The Nicaraguan Connection

Projects, Slider 02 Jul 2013
The Nicaraguan Connection

Danny Chung:

 

The Central American country of Nicaragua with its (until recently) history of revolutions, brutal dictatorships and right wing death squads may seem an unlikely place for a Hong Kong company looking to build one of the world’s most expensive infrastructure projects.

However the unruly politics not to mention its unenvied reputation as one of the world’s most corrupt countries has not deterred mainland billionaire Wang Jing, the man behind the plan to link the Pacific and Atlantic Oceans with a canal across Nicaragua, from pressing ahead with the project as he emerged in Beijing to give a press briefing last Tuesday.

“Our construction of this canal should, within the context of the expansion of the Panama Canal, further promotes sea-borne trade and can be regarded as a viable supplement to the Panama Canal,” Wang said at the press briefing.

Concrete (pun unintended) details though were few and far between apart from a guesstimate of US$40 billion (HK$312 billion) and a seemingly ambitious construction period of six years.

The route of the 268 kilometre canal will take it through Lake Nicaragua, the country’s largest freshwater lake.

According to the company video shown, the canal will be 27.6 metres deep by 520 metres wide and be able to handle very large ships such as the post-Panamax size.

Earlier on 13 June, Nicaragua’s National Assembly gave its blessing and more importantly ratification to the project, awarding a 50-year concession to Wang’s firm, HK Nicaragua Canal Development Investment Company (HKND), to design, develop and manage the canal.

Not only will there be a canal, but also a pipeline, two ports, an airport, two free trade zones and according to one disgruntled local lawmaker, “whatever investment project that is considered necessary in whatever part of the country”.

No details on the amount of funds raised have been given although Wang said the project has attracted interest from investors keen to provide finance.

A search in the Companies Registry shows that the company was set up in Hong Kong last August with Wang as sole shareholder and sole director.

One lender presumably watching the latest developments with keen interest is the Hong Kong and Shanghai Banking Corporation, the local subsidiary of banking giant HSBC Holdings (0005), which has registered a charge against the company’s deposit account starting with an initial sum of HK$500,000.

From left: Nicaraguan president Daniel Ortega, HKND Group chairman and chief executive officer Wang Jing   (HKND)

Nicaraguan president Daniel Ortega (in brown jacket) and HKND Group chairman and chief executive officer Wang Jing (HKND)

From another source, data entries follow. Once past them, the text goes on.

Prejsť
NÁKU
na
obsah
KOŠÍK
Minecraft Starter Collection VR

The company may still be waiting for the investment cash to roll in but the canal certainly seems worth doing though.

In a report to US Congress in June last year, the US Army Corps of Engineers said post-Panamax vessels made up 16 percent of the container fleet worldwide but accounted for 45 percent of the fleet capacity.

“Those numbers are projected to grow significantly over the next 20 years,” USACE deputy commanding general for Civil Works and Emergency Operations major general Michael Walsh said.

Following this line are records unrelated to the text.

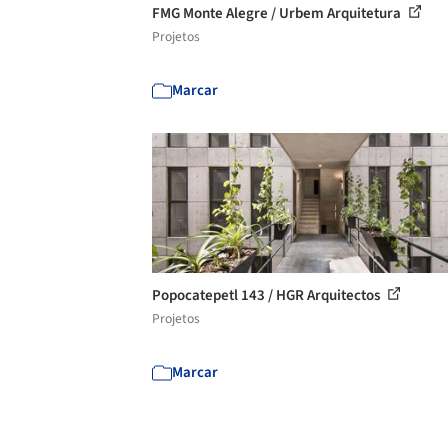
FMG Monte Alegre / Urbem Arquitetura
Projetos
Marcar
Popocatepetl 143 / HGR Arquitectos
Projetos
Marcar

In particular, over the next 30 years imports to the US would grow more than fourfold and exports by more than sevenfold.

A report by consultant Colliers last year noted that the expansion of the Panama Canal to accommodate 12,500 container capacity ships would alter global trade routes.

Trade between the US East Coast and Asia made up 39 percent of the total cargo volume through the Panama Canal, according to a report by Barclays Capital last April.

The eastbound and westbound trade isn’t just container cargo but also grains, coal, ores, chemicals, petroleum products, lumber, cars, food and agricultural products and salt.

Certainly traffic jams are a regular occurrence according to numerous reports on the Internet with ships having to wait about two weeks to go through the Panama Canal, itself undergoing a US$5.25 billion (HK$41 billion) expansion plan.

All this appears to point to a need for a second canal.

While Wang may not have an engineering background – he said he studied Chinese medicine before going into business – he has enlisted construction industry veteran Bill Wild, former CEO of Australian contractor giant Leighton Holdings, to help out as chief project advisor.

Chief project advisor Bill Wild  (HKND)

Chief project advisor Bill Wild (HKND)

So far a contractor with a connection to Hong Kong is already involved.

According to HKND’s website, China Railway Construction Corporation (CRCC), either the state owned parent or its Hong Kong listed subsidiary, has been conducting feasibility studies on the canal.

Wild said HKND was waiting for all the results of the technical, commercial and feasibility studies to come back first before proceeding with construction.

With feasibility studies still ongoing, a final route cannot be selected meaning a final detailed budget is not available as yet.

For the same reasons, the procurement exercise for the canal would have to wait until all the facts and figures are in.

For CRCC, being involved at an early stage is no guarantee of eventually bagging the construction contracts.

“There will be competitive tendering processes consistent with international best practices for fairness and openness for each phase of work,” Wild said.